EXERCISE AIM:
Read the data below line by line and copy each one with "APERTURE" in it.

PROVIDED MATERIAL:
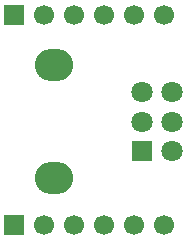
<source format=gbr>
%TF.GenerationSoftware,KiCad,Pcbnew,9.0.6*%
%TF.CreationDate,2025-12-17T11:34:44-05:00*%
%TF.ProjectId,lichen-breadboard-alpha-pot-dual-adaptor,6c696368-656e-42d6-9272-656164626f61,rev?*%
%TF.SameCoordinates,Original*%
%TF.FileFunction,Soldermask,Top*%
%TF.FilePolarity,Negative*%
%FSLAX46Y46*%
G04 Gerber Fmt 4.6, Leading zero omitted, Abs format (unit mm)*
G04 Created by KiCad (PCBNEW 9.0.6) date 2025-12-17 11:34:44*
%MOMM*%
%LPD*%
G01*
G04 APERTURE LIST*
%ADD10O,3.240000X2.720000*%
%ADD11R,1.800000X1.800000*%
%ADD12C,1.800000*%
%ADD13R,1.700000X1.700000*%
%ADD14C,1.700000*%
G04 APERTURE END LIST*
D10*
%TO.C,RV2*%
X105460000Y-115860000D03*
X105460000Y-106360000D03*
D11*
X112960000Y-113610000D03*
D12*
X112960000Y-111110000D03*
X112960000Y-108610000D03*
X115460000Y-113610000D03*
X115460000Y-111110000D03*
X115460000Y-108610000D03*
%TD*%
D13*
%TO.C,J4*%
X102130000Y-119890000D03*
D14*
X104670000Y-119890000D03*
X107210000Y-119890000D03*
X109750000Y-119890000D03*
X112290000Y-119890000D03*
X114830000Y-119890000D03*
%TD*%
D13*
%TO.C,J1*%
X102130000Y-102110000D03*
D14*
X104670000Y-102110000D03*
X107210000Y-102110000D03*
X109750000Y-102110000D03*
X112290000Y-102110000D03*
X114830000Y-102110000D03*
%TD*%
M02*

</source>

OUTPUT FOR THIS TASK:
G04 APERTURE LIST*
G04 APERTURE END LIST*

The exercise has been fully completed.